The PowerJet joint venture was established in 2004 by NPO Saturn (Russia) and Snecma (France) within the scope of the program of the SaM146 advanced engine development for new-generation regional jets. PowerJet is a 50/50 joint company owned by Snecma and NPO Saturn. It is in charge of the SaM146 program management tasks, including: design, production, marketing, sales and customer support, with equal finance and risk sharing in each of the above-listed directions. Snecma and NPO Saturn decided to team up on a new regional jet engine in 2002. This move reflected both confidence in the market (estimated at a potential of 5,000 aircraft in the 70-100 seat category over the next 20 years), and long-standing mutual trust between the two partners. In April 2003, the SaM146 was selected by Sukhoi Civil Aircraft Company (SCAC) for the Superjet 100 regional aircraft, which will be the first application for the SaM146. For the previous 10 years NPO Saturn had collaborated with Snecma as a subcontractor for production of CFM56 engine parts.
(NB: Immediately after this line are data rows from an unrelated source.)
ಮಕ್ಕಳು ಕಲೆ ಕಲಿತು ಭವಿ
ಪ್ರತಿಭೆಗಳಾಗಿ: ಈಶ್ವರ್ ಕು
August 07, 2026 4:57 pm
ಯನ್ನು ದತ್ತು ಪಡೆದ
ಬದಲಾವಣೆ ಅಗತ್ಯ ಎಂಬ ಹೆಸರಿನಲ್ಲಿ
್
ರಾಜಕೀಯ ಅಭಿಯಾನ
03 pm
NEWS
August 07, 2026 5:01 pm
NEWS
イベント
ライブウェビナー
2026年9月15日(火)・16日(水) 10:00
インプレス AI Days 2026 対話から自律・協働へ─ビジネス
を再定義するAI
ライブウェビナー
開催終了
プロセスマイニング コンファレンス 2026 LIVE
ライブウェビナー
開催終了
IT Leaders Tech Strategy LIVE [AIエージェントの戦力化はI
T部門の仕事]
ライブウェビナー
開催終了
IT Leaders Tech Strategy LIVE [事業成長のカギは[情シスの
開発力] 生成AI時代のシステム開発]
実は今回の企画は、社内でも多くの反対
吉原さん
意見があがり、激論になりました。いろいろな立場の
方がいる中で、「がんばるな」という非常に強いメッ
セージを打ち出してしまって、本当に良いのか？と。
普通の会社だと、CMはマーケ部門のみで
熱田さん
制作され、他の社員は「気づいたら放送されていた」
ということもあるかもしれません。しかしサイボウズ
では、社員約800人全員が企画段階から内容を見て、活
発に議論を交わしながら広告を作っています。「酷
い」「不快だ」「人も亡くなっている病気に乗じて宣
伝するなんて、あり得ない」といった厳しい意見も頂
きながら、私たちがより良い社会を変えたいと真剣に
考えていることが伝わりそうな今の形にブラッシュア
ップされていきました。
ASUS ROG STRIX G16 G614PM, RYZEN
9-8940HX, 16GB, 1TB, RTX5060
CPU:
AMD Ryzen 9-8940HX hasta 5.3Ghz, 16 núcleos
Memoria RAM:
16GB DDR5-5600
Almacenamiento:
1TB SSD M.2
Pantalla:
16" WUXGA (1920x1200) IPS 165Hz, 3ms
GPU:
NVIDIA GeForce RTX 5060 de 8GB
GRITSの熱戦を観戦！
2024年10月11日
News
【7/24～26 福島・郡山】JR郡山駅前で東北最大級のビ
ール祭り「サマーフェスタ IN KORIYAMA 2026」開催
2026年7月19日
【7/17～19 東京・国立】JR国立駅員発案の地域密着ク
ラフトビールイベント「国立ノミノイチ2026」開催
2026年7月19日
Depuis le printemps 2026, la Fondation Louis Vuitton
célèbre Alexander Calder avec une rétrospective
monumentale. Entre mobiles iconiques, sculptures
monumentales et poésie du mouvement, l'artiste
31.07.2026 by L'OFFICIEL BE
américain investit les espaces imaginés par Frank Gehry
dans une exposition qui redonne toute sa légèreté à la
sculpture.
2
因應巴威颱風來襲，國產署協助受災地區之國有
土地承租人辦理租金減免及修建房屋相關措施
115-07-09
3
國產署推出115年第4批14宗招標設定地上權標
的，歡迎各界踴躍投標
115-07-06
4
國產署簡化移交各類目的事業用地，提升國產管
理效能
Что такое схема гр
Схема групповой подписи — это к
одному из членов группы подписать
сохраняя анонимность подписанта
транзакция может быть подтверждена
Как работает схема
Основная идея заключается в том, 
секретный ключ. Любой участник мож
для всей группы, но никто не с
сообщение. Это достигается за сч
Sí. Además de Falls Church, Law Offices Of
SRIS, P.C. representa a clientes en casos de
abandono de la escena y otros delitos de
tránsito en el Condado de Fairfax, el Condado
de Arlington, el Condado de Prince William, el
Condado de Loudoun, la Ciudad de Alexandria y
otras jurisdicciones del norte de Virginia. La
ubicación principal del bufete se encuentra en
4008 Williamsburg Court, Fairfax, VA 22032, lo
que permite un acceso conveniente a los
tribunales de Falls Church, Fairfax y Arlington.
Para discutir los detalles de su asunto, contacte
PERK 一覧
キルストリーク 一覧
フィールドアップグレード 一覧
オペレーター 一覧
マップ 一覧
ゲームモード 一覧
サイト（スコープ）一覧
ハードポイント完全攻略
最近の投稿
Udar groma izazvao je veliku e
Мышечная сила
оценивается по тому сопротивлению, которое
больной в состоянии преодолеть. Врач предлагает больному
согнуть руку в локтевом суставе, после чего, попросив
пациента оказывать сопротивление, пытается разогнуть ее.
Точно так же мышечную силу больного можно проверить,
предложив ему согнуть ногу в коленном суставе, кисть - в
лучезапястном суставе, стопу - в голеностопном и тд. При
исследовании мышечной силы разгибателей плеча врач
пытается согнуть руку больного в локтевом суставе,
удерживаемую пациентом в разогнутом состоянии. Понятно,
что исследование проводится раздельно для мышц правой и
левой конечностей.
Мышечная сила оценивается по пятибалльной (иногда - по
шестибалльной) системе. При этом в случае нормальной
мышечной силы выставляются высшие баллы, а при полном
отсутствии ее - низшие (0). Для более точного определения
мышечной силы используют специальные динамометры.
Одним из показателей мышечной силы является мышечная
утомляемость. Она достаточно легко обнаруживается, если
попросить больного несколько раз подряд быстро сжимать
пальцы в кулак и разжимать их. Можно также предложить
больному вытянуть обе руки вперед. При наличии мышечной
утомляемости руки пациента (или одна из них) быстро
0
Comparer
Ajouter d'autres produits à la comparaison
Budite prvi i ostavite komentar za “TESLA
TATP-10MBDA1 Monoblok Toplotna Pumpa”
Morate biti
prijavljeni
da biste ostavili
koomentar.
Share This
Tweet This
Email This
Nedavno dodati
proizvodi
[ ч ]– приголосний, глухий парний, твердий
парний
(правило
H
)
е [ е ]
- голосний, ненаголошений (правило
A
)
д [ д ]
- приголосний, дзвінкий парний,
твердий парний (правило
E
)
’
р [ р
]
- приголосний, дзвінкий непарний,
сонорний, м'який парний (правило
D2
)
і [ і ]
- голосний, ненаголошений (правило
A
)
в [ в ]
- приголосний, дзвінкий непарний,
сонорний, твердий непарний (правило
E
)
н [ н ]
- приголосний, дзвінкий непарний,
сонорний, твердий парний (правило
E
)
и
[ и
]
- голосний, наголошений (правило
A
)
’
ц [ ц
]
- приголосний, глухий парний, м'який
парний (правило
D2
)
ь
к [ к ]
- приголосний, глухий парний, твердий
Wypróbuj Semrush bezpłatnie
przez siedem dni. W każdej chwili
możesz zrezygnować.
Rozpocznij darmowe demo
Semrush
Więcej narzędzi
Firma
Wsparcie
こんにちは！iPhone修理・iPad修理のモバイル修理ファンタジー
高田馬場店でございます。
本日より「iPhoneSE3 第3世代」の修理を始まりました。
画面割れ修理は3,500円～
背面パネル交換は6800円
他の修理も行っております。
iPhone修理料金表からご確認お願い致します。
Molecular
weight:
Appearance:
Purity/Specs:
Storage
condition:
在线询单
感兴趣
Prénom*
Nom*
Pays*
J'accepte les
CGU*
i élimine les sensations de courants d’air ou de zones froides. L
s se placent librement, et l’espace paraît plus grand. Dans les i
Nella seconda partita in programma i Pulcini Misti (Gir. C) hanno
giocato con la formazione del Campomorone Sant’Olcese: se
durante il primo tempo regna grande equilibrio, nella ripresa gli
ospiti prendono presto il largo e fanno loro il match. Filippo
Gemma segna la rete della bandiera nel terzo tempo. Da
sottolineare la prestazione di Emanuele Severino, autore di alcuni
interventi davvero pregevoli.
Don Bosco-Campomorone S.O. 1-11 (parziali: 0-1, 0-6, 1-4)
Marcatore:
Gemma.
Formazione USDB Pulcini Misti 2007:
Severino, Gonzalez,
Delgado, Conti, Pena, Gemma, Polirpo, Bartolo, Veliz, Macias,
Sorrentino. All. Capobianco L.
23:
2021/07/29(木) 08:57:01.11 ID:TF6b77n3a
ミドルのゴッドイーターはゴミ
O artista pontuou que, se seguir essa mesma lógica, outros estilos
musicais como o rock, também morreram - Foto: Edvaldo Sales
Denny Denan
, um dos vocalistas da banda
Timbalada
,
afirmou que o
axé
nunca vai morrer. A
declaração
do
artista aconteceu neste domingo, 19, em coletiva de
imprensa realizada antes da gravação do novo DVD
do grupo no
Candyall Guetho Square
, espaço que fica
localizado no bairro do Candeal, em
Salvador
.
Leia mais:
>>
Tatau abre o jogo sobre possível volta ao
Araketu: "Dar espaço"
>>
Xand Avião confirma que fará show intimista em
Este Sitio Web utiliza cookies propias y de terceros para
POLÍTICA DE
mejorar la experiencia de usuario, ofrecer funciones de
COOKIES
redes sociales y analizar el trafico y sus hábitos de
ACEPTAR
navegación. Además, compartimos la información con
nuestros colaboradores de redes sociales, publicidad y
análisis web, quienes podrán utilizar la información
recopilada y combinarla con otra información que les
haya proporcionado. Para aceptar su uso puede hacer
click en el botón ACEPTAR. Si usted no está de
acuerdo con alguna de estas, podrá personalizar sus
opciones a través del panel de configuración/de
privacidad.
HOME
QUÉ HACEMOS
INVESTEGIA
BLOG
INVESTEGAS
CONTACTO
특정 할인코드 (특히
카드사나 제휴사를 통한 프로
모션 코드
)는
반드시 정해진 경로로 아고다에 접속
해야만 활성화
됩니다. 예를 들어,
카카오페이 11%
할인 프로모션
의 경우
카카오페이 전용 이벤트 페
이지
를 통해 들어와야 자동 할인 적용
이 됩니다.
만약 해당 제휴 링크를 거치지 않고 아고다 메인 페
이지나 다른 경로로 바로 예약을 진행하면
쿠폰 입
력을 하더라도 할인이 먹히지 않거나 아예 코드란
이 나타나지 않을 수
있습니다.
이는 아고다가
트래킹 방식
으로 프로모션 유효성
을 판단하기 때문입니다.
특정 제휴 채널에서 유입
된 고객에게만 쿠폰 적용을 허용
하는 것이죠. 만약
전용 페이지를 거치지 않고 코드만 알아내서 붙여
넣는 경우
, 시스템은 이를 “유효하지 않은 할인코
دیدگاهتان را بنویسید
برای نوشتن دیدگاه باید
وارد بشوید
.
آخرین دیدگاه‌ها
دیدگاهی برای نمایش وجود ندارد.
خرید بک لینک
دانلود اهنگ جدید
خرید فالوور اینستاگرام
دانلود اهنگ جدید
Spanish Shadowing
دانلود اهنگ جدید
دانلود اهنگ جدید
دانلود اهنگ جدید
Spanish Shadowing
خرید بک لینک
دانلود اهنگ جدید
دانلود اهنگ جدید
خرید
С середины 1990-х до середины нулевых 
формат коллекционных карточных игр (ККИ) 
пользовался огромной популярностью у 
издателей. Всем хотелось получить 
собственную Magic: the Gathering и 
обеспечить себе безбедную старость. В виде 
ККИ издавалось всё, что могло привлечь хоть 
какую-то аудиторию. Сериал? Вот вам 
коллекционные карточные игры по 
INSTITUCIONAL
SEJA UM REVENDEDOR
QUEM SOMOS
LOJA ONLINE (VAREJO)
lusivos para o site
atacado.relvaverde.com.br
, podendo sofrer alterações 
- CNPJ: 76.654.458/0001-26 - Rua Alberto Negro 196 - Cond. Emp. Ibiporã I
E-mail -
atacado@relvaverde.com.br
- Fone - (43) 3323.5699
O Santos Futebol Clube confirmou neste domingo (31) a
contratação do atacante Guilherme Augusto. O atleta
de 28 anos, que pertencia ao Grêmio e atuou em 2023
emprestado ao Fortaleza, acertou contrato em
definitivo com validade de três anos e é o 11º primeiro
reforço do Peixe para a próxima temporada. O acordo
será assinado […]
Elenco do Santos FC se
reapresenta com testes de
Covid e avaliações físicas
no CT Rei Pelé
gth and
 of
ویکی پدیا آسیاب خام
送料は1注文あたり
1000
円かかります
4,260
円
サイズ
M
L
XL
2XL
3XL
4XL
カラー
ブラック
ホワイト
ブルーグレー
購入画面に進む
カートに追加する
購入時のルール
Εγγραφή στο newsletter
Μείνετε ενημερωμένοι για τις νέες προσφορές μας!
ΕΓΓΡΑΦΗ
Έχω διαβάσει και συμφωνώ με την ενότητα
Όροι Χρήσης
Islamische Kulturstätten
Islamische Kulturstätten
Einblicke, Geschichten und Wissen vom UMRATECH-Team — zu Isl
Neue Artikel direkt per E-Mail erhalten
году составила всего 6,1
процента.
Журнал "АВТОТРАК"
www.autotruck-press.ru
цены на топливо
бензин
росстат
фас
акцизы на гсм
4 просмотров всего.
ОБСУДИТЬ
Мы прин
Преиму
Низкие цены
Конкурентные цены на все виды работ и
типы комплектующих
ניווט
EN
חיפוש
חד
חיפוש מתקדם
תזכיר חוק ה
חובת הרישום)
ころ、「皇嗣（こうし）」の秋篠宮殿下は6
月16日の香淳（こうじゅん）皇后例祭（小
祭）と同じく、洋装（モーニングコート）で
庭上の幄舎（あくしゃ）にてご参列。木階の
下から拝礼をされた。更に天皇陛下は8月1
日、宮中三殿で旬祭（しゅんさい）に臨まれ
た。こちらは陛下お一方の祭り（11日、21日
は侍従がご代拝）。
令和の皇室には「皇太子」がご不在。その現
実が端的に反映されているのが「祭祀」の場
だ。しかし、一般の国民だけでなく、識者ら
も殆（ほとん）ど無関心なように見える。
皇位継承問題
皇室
As of 2001 the NP Saturn board of directors featured representatives of the Gazprom oil and gas giant, International Congress of Industrialists and Entrepreneurs, Ministry of Property Relations, Russian Armed Forces, Russian Aviation and Space Agency, Raduga machine-building design bureau, Tekhnokom company, Sistema corporation and Yaroslavl region administration. Also on the board were Rybinskie Motory Director General Yuri Lastochkin and Lyulka Saturn Constructor General Igor Seleznyov.

In December, 2002, Saturn NPO JSC revaluated its fixed assets, and its charter capital is now appraised at 4 billion rubles (about $125 mln). The management is probably the controlling shareholder, while the government retains a 37% stake. According to the Saturn NPO JSC web-site, the Board of Directors includes Deputy State Property Minister N.A. Gusev, Deputy Chief of Armaments of the Russian Armed Forces V.G. Mikheev and Deputy General Di­rector of the Russian Aerospace Agency S.Yu. Rynkevich.

Most of the company's income comes from re­pairs and production of D-30KP engines (for Il-76T/TD/MD, Il-78, A-50 and A-40 aircraft), D-30KU (for Il-62M) and D-30KU-154 (for Tu-154M). According to General Director Yuri Lastochkin, Saturn annually repairs 400-500 en­gines (up from 200-300 in Soviet times) and builds 30-50 new ones (down from 600-700 in Soviet times).